Les gens sont gentils. Ils accordent facilement la chance au coureur. Ainsi, ils diront : « On coupe beaucoup… mais on replante ! » Le problème, c’est qu’on ne connaît même pas le véritable résultat de nos plantations entreprises il y a une cinquantaine d’années dans les coupes à blanc. D’abord, on a planté que des arbres résineux inflammables, les épinettes. On n’a pas réintroduit les nids d’oiseaux, le lichen et son caribou, la buse à queue rousse, les plantes rares, les grenouilles, on a bouleversé les sols, toute la biodiversité existante en somme, celle qui emprisonne beaucoup mieux les gaz à effet de serre que les étendues quasi désertiques que l’on voit partout. Et sans recours à une taxation carbone…

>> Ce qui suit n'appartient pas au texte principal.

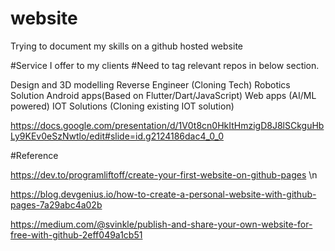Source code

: # website
Trying to document my skills on a github hosted website

#Service I offer to my clients
#Need to tag relevant repos in below section.

Design and 3D modelling
Reverse Engineer (Cloning Tech)
Robotics Solution
Android apps(Based on Flutter/Dart/JavaScript)
Web apps  (AI/ML powered)
IOT Solutions (Cloning existing IOT solution)


https://docs.google.com/presentation/d/1V0t8cn0HkItHmzigD8J8lSCkguHbLy9KEv0eSzNwtlo/edit#slide=id.g2124186dac4_0_0

#Reference 

https://dev.to/programliftoff/create-your-first-website-on-github-pages \n

https://blog.devgenius.io/how-to-create-a-personal-website-with-github-pages-7a29abc4a02b

https://medium.com/@svinkle/publish-and-share-your-own-website-for-free-with-github-2eff049a1cb51
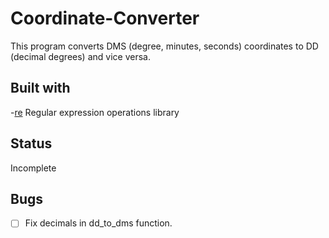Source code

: # Coordinate-Converter
This program converts DMS (degree, minutes, seconds) coordinates to DD (decimal degrees) and vice versa.

## Built with
-[re](https://docs.python.org/3/library/re.html) Regular expression operations library

## Status
Incomplete

## Bugs
- [ ] Fix decimals in dd_to_dms function.

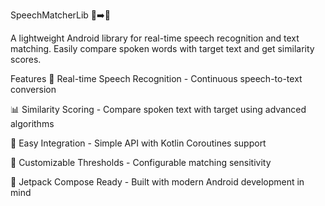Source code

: SpeechMatcherLib 🎤➡️📝

A lightweight Android library for real-time speech recognition and text matching. Easily compare spoken words with target text and get similarity scores.

Features
🎤 Real-time Speech Recognition - Continuous speech-to-text conversion

📊 Similarity Scoring - Compare spoken text with target using advanced algorithms

🚀 Easy Integration - Simple API with Kotlin Coroutines support

🎯 Customizable Thresholds - Configurable matching sensitivity

📱 Jetpack Compose Ready - Built with modern Android development in mind
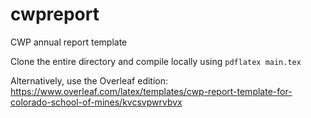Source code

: # cwpreport
CWP annual report template

Clone the entire directory and compile locally using `pdflatex main.tex`

Alternatively, use the Overleaf edition: https://www.overleaf.com/latex/templates/cwp-report-template-for-colorado-school-of-mines/kvcsvpwrvbvx
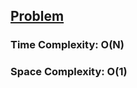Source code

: ## [Problem](https://practice.geeksforgeeks.org/problems/flattening-a-linked-list/1)

### Time Complexity: O(N)
### Space Complexity: O(1)
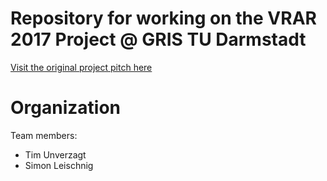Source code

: # Repository for working on the VRAR 2017 Project @ GRIS TU Darmstadt

[Visit the original project pitch here](project_pitch.md)

# Organization

Team members:

 * Tim Unverzagt
 * Simon Leischnig
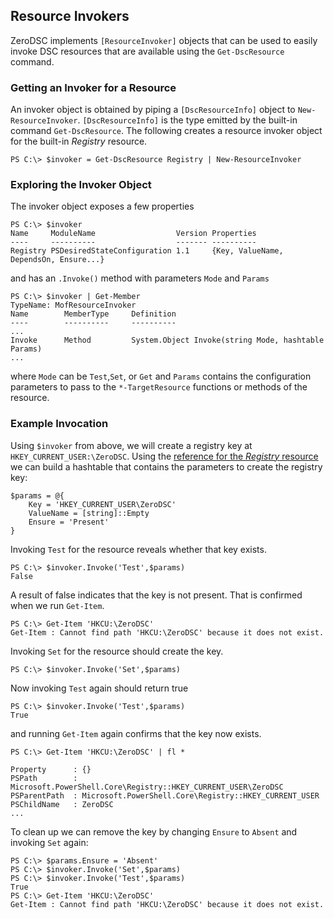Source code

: ## Resource Invokers

ZeroDSC implements `[ResourceInvoker]` objects that can be used to easily invoke DSC resources that are available using the `Get-DscResource` command.

### Getting an Invoker for a Resource

An invoker object is obtained by piping a `[DscResourceInfo]` object to `New-ResourceInvoker`.  `[DscResourceInfo]` is the type emitted by the built-in command `Get-DscResource`.  The following creates a resource invoker object for the built-in *Registry* resource.

    PS C:\> $invoker = Get-DscResource Registry | New-ResourceInvoker

### Exploring the Invoker Object

The invoker object exposes a few properties

    PS C:\> $invoker
    Name     ModuleName                  Version Properties                            
    ----     ----------                  ------- ----------                            
    Registry PSDesiredStateConfiguration 1.1     {Key, ValueName, DependsOn, Ensure...}    

and has an `.Invoke()` method with parameters `Mode` and `Params`

    PS C:\> $invoker | Get-Member
    TypeName: MofResourceInvoker
    Name        MemberType     Definition                                                     
    ----        ----------     ----------                                                     
    ...
    Invoke      Method         System.Object Invoke(string Mode, hashtable Params)            
    ...

where `Mode` can be `Test`,`Set`, or `Get` and `Params` contains the configuration parameters to pass to the `*-TargetResource` functions or methods of the resource.

### Example Invocation

Using `$invoker` from above, we will create a registry key at `HKEY_CURRENT_USER:\ZeroDSC`.  Using the [reference for the *Registry* resource](https://msdn.microsoft.com/en-us/powershell/dsc/registryresource) we can build a hashtable that contains the parameters to create the registry key:

    $params = @{
        Key = 'HKEY_CURRENT_USER\ZeroDSC'
        ValueName = [string]::Empty
        Ensure = 'Present'
    }

Invoking `Test` for the resource reveals whether that key exists.

    PS C:\> $invoker.Invoke('Test',$params)
    False

A result of false indicates that the key is not present.  That is confirmed when we run `Get-Item`.

    PS C:\> Get-Item 'HKCU:\ZeroDSC'
    Get-Item : Cannot find path 'HKCU:\ZeroDSC' because it does not exist.

Invoking `Set` for the resource should create the key.

    PS C:\> $invoker.Invoke('Set',$params)
    
Now invoking `Test` again should return true

    PS C:\> $invoker.Invoke('Test',$params)
    True

and running `Get-Item` again confirms that the key now exists.

    PS C:\> Get-Item 'HKCU:\ZeroDSC' | fl *
    
    Property      : {}
    PSPath        : Microsoft.PowerShell.Core\Registry::HKEY_CURRENT_USER\ZeroDSC
    PSParentPath  : Microsoft.PowerShell.Core\Registry::HKEY_CURRENT_USER
    PSChildName   : ZeroDSC
    ...
    
To clean up we can remove the key by changing `Ensure` to `Absent` and invoking `Set` again:

    PS C:\> $params.Ensure = 'Absent'
    PS C:\> $invoker.Invoke('Set',$params)
    PS C:\> $invoker.Invoke('Test',$params)
    True
    PS C:\> Get-Item 'HKCU:\ZeroDSC'
    Get-Item : Cannot find path 'HKCU:\ZeroDSC' because it does not exist.
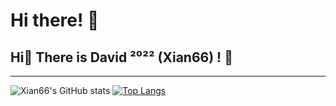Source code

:# Hi there! 👋
## Hi👋 There is David ²⁰²² (Xian66) ! 👋
-----
![Xian66's GitHub stats](https://github-readme-stats.vercel.app/api?username=xianyongjian080402&show_icons=true&theme=tokyonight) [![Top Langs](https://github-readme-stats.vercel.app/api/top-langs/?username=xianyongjian080402&langs_count=8)](https://github.com/anuraghazra/github-readme-stats)
<!--
**Xian66/Xian66** is a ✨ _special_ ✨ repository because its `README.md` (this file) appears on your GitHub profile.

Here are some ideas to get you started:

- 🔭 I’m currently working on ...
- 🌱 I’m currently learning ...
- 👯 I’m looking to collaborate on ...
- 🤔 I’m looking for help with ...
- 💬 Ask me about ...
- 📫 How to reach me: ...
- 😄 Pronouns: ...
- ⚡ Fun fact: ...
-->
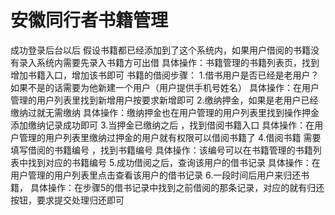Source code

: # 安徽同行者书籍管理
成功登录后台以后 
假设书籍都已经添加到了这个系统内，如果用户借阅的书籍没有录入系统内需要先录入书籍方可出借
具体操作：书籍管理的书籍列表页，找到增加书籍入口，增加该书即可
书籍的借阅步骤：
1.借书用户是否已经是老用户？如果不是的话需要为他新建一个用户（用户提供手机号姓名） 
具体操作：在用户管理的用户列表里找到新增用户按要求新增即可
2.缴纳押金，如果是老用户已经缴纳过就无需缴纳 
具体操作：缴纳押金也在用户管理的用户列表里找到操作押金 添加缴纳记录成功即可
3.当押金已缴纳之后 ，找到借阅书籍入口
具体操作：在用户管理的用户列表里缴纳过押金的用户就有权限可以借阅书籍了
4.借阅书籍 需要填写借阅的书籍编号 ，找到书籍编号
具体操作：该编号可以在书籍管理的书籍列表中找到对应的书籍编号
5.成功借阅之后，查询该用户的借书记录
具体操作：在用户管理的用户列表里点击查看该用户的借书记录
6.一段时间后用户来归还书籍，
具体操作：在步骤5的借书记录中找到之前借阅的那条记录，对应的就有归还按钮，要求提交处理归还即可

D’innombrables lois existent pour protéger les espèces menacées, pour assurer un équilibre entre la conservation et l’exploitation du trésor naturel. L’ennui : ceux qui les écrivent, ces lois, sont aussi les juges de leur application.

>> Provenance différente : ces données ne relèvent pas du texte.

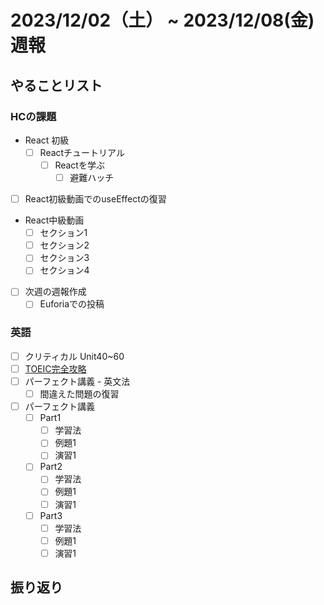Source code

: # 2023/12/02（土） ~ 2023/12/08(金) 週報

## やることリスト

### HCの課題

- React 初級
  - [ ] Reactチュートリアル
    - [ ] Reactを学ぶ
      - [ ] 避難ハッチ

- [ ] React初級動画でのuseEffectの復習

- React中級動画
  - [ ] セクション1
  - [ ] セクション2
  - [ ] セクション3
  - [ ] セクション4

- [ ] 次週の週報作成
  - [ ] Euforiaでの投稿

### 英語

- [ ] クリティカル Unit40~60
- [ ] [TOEIC完全攻略](https://youtu.be/AsfyT92A13A?si=emmBgLUMcOgVFmvE)
- [ ] パーフェクト講義 - 英文法
  - [ ] 間違えた問題の復習
- [ ] パーフェクト講義
  - [ ] Part1
    - [ ] 学習法
    - [ ] 例題1
    - [ ] 演習1
  - [ ] Part2
    - [ ] 学習法
    - [ ] 例題1
    - [ ] 演習1
  - [ ] Part3
    - [ ] 学習法
    - [ ] 例題1
    - [ ] 演習1

## 振り返り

Dans le cas du caribou forestier, c’est consciemment et volontairement que les autorités ont provoqué et provoquent toujours son éventuelle disparition. Bref, un écocide. Un crime, donc. Si un tribunal international pouvait statuer sur ce scandale, les politiciens québécois qui l’ont induit iraient en prison. Et pourquoi pas, comme témoin principal, l’ancien premier ministre Philippe Couillard qui, candidement, a révélé le fond de la pensée gouvernementale sur le sujet : je ne sacrifierai pas une seule job dans la forêt pour les caribous.

Ne soyons plus gentils. Aucune harde de caribous ne doit disparaître. Il faut s’unir tout de suite pour protéger les plus menacées : Pipmuacan, Charlevoix, Gaspésie, Péribonka et bien sûr celle de Val-d’Or.

Face au comportement illégitime – voire illégal – des responsables de nos forêts, l’Action boréale souhaite l’émergence d’une solide résistance citoyenne et la tenue d’actions terrain dignes d’une réelle guérilla forestière. Nous encouragerons toute initiative pacifique visant à mettre des bâtons dans les roues de ces écocidaires.

Qu’on leur foute la paix, aux caribous, que leurs territoires de survie soient minimalement protégés contre les interventions industrielles.

*Au moment où ces mots sont écrits, d’immenses incendies de forêt accablent la forêt boréale. Nous craignons que l’industrie forestière et le gouvernement en profitent pour suspendre et/ou abolir les projets en cours de protection du territoire.

1. Forteresse de technocrates qui attribuent le bois depuis leurs écrans cathodiques. Elle est aujourd’hui dirigée par l’homme de l’ombre, Alain Sénéchal.